Pflegeökonom Rothgang: "Dann kommt schnell eine Abwärtsspirale"




Heinz Rothgang
epd-bild/David Ausserhofer
Die stationäre Altenpflege ist von einer Insolvenzwelle gebeutelt. Zwar seien die Heim-Pleiten allein für die Versorgung noch nicht gravierend, sagt der Bremer Gesundheitsökonom Heinz Rothgang. Dennoch sei die Situation schlimm.

Bremen (epd). Viele Pflegeheimbetreiber geraten nach Informationen des Bremer Gesundheitsökonomen Heinz Rothgang wegen der schlechten Zahlungsmoral von Sozialhilfeträgern in Schwierigkeiten. „Es gibt zig Millionen Rückstände“, sagte Rothgang im Interview. Das bringe Einrichtungen an den Rand des Ruins. Außerdem bräuchten die Heimbetreiber mehr Flexibilität bei den Pflegesatzverhandlungen. Ein Gespräch über Personalmangel, die schlechte Zahlungsmoral von Kostenträgern und Lösungswege. Mit Rothgang sprach Dieter Sell.

epd sozial: Herr Professor Rothgang, wo sehen Sie die Gründe für die Insolvenzwelle im stationären Pflegebereich?
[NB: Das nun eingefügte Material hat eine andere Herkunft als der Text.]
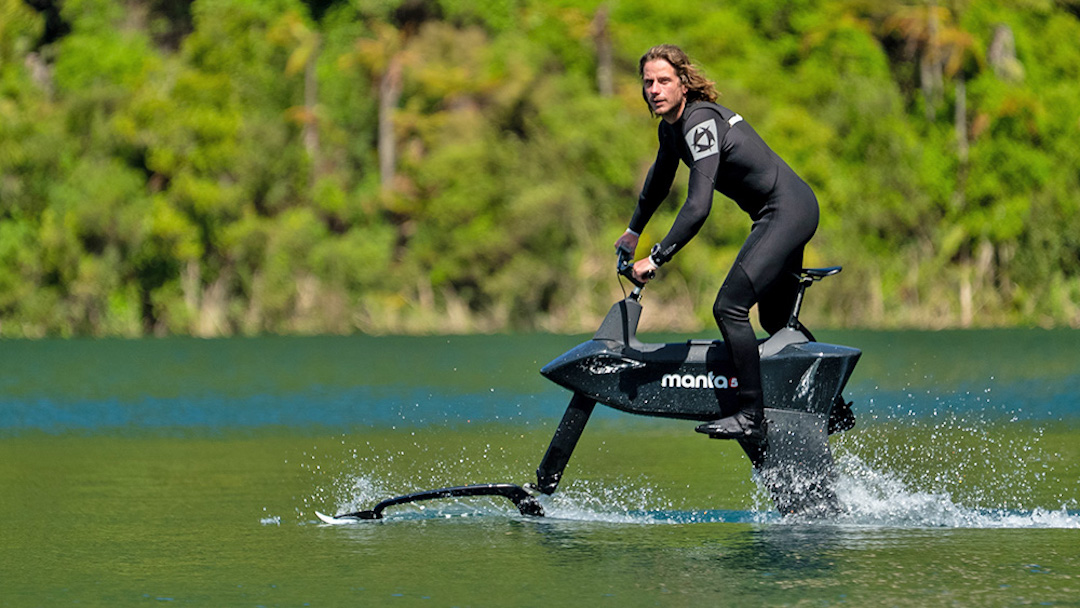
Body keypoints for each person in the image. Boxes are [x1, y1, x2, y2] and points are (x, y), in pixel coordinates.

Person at [614, 44, 854, 442]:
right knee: (774, 322)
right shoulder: (671, 130)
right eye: (648, 83)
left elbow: (697, 206)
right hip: (784, 210)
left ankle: (750, 415)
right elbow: (658, 182)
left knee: (729, 308)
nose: (654, 89)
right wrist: (633, 230)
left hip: (786, 211)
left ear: (684, 84)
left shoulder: (700, 123)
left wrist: (656, 258)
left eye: (664, 81)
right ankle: (835, 408)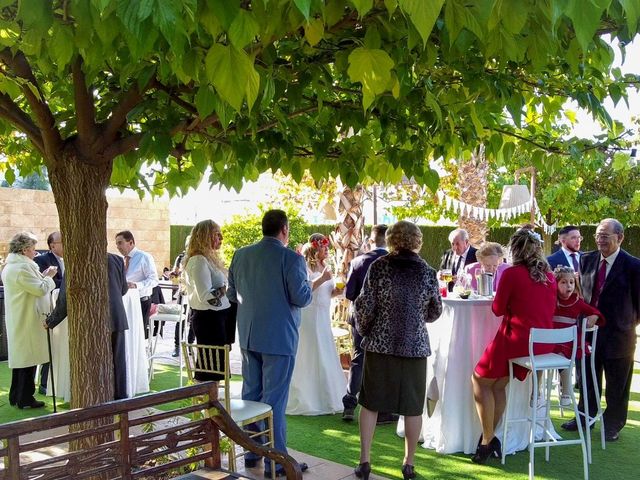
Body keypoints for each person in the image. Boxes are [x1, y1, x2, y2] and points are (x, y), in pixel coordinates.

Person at [353, 221, 442, 480]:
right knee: (412, 407)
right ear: (417, 240)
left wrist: (367, 330)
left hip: (380, 345)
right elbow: (435, 311)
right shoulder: (427, 272)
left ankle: (365, 461)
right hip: (414, 347)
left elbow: (364, 305)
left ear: (391, 240)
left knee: (370, 403)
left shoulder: (378, 267)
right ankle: (408, 464)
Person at [227, 209, 312, 477]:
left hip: (249, 335)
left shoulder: (241, 254)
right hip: (279, 338)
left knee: (251, 395)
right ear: (284, 229)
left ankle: (253, 453)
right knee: (274, 400)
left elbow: (231, 294)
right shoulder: (291, 259)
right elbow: (301, 298)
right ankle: (277, 461)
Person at [471, 229, 556, 464]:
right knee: (497, 385)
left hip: (517, 340)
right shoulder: (549, 276)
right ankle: (489, 439)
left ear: (515, 251)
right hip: (541, 345)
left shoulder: (511, 273)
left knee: (479, 380)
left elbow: (497, 309)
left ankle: (487, 440)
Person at [561, 218, 640, 442]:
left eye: (605, 236)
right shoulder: (586, 259)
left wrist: (622, 323)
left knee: (617, 384)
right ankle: (584, 417)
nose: (600, 240)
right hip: (586, 333)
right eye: (597, 235)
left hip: (619, 335)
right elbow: (582, 294)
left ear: (620, 237)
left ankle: (612, 424)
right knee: (586, 377)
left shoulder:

Heinz Rothgang: Da kommen viele Faktoren zusammen. An erster Stelle steht wahrscheinlich Personalmangel. Wenn ich als Einrichtung zu wenig Pflegekräfte habe und deshalb Kapazitäten stilllegen muss, stimmt meine Kalkulation nicht mehr. Die in Schwierigkeiten geratene Convivo-Unternehmensgruppe beispielsweise hatte am Ende in Bremen eine Belegung von unter 75 Prozent. Vereinbart werden in Pflegesatzverhandlungen aber in der Regel Werte oberhalb von 95 Prozent. Jeder ungeplante Leerstand führt zu Defiziten bei der Refinanzierung der Gemeinkosten und der Investitionskosten. Die Einrichtungen, die knapp kalkuliert haben - das sehen wir häufig bei Pflegeketten -, sind da stärker betroffen. Wenn Personal wegbricht und die Kalkulation total auf Kante genäht ist, droht eine Stilllegung von Teilkapazitäten durch die Heimaufsicht und damit Defizit. Wird alternativ Leiharbeit eingesetzt, entstehen aber auch Defizite, da diese viel teurer ist und nicht refinanziert wird. Personalunterbesetzungen wiederum können dazu führen, dass weiteres Personal das Heim verlässt. Dann kommt die Einrichtung schnell in eine Abwärtsspirale.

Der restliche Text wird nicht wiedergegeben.